Source text:
----------------
CONTENTS
Preface
Introduction:
It Is Not for Everyman
The
Controls and How to Use Them
Importance
of the Light Touch
Avoiding
Mishaps
A Typical
Day
Bridling
and Saddling
Read
Sagas or Laxness
15
Rules: Everything in Nutshell
What
to Take with You
Appendix:
Around Langjökull in Nine Days
PREFACE
What follows is based on my own
experiences with Ólafur Flosason in Iceland: 65 days of riding in
ten consecutive summers in all kinds of terrain and sitting on close to
100 horses. I have made almost all the mistakes that I describe and the
rest I have witnessed.
After reading
about all possible mishaps you may feel that riding must be hazardous to
health and very difficult. Not so. Basic riding is easy and simple, and
if you know where it can go wrong, you don’t need to learn from your own
mistakes. Riding can never be made absolutely safe, but with proper precautions
the risks are worth taking.
----------------
Data rows:

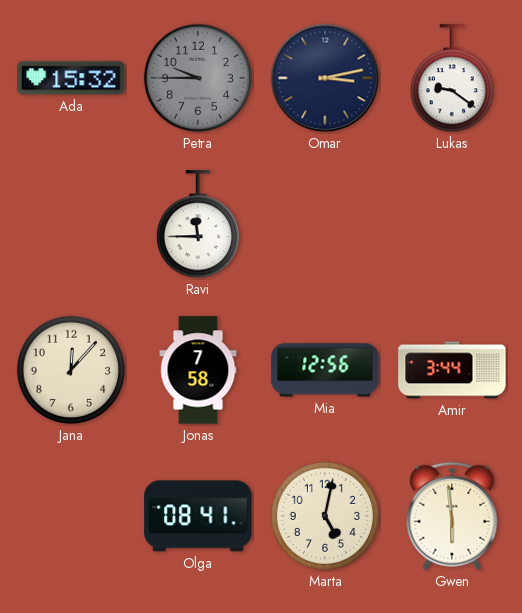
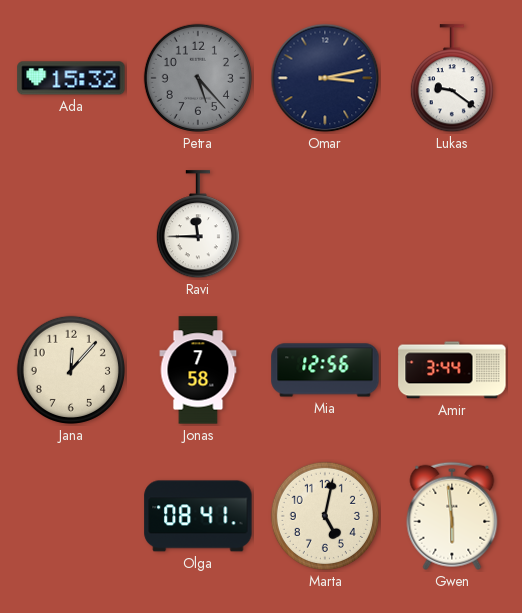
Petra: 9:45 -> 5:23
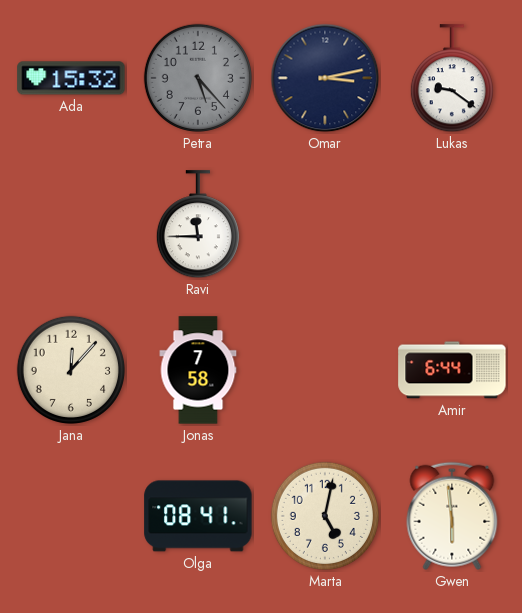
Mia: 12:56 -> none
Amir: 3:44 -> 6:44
----------------
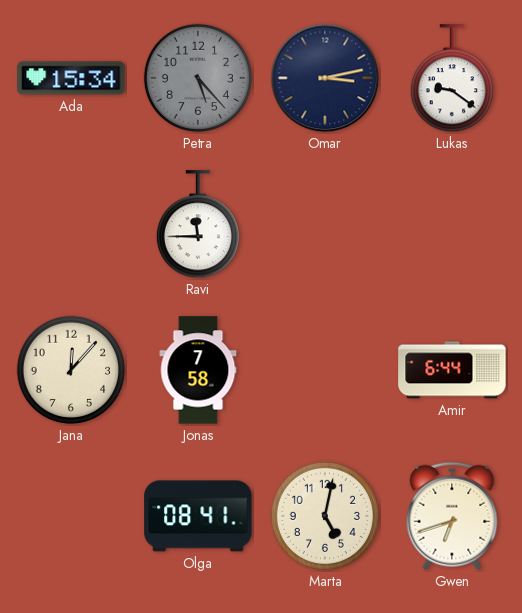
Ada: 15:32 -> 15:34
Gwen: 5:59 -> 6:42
----------------
Problems and tasks:
1/ According to the preface of the riding guide, how many days of riding in Iceland is it based on?
2/ Which figures does the preface of the riding guide give to describe the author's riding experience in Iceland? List them all.
3/ How would you sum up the riding guide in two sentences?

Answers for the exercise:
1/ 65 days of riding, spread over ten consecutive summers.

2/ 65 days of riding; ten consecutive summers; close to 100 horses.

3/ The riding guide covers the controls and how to use them, the light touch, avoiding mishaps, a typical day, bridling and saddling, 15 rules and what to take along, with an appendix on riding around Langjökull in nine days. Its preface says it rests on the author's 65 days of riding with Ólafur Flosason in Iceland over ten summers on close to 100 horses, and holds that basic riding is easy and simple and that, with proper precautions, its risks are worth taking.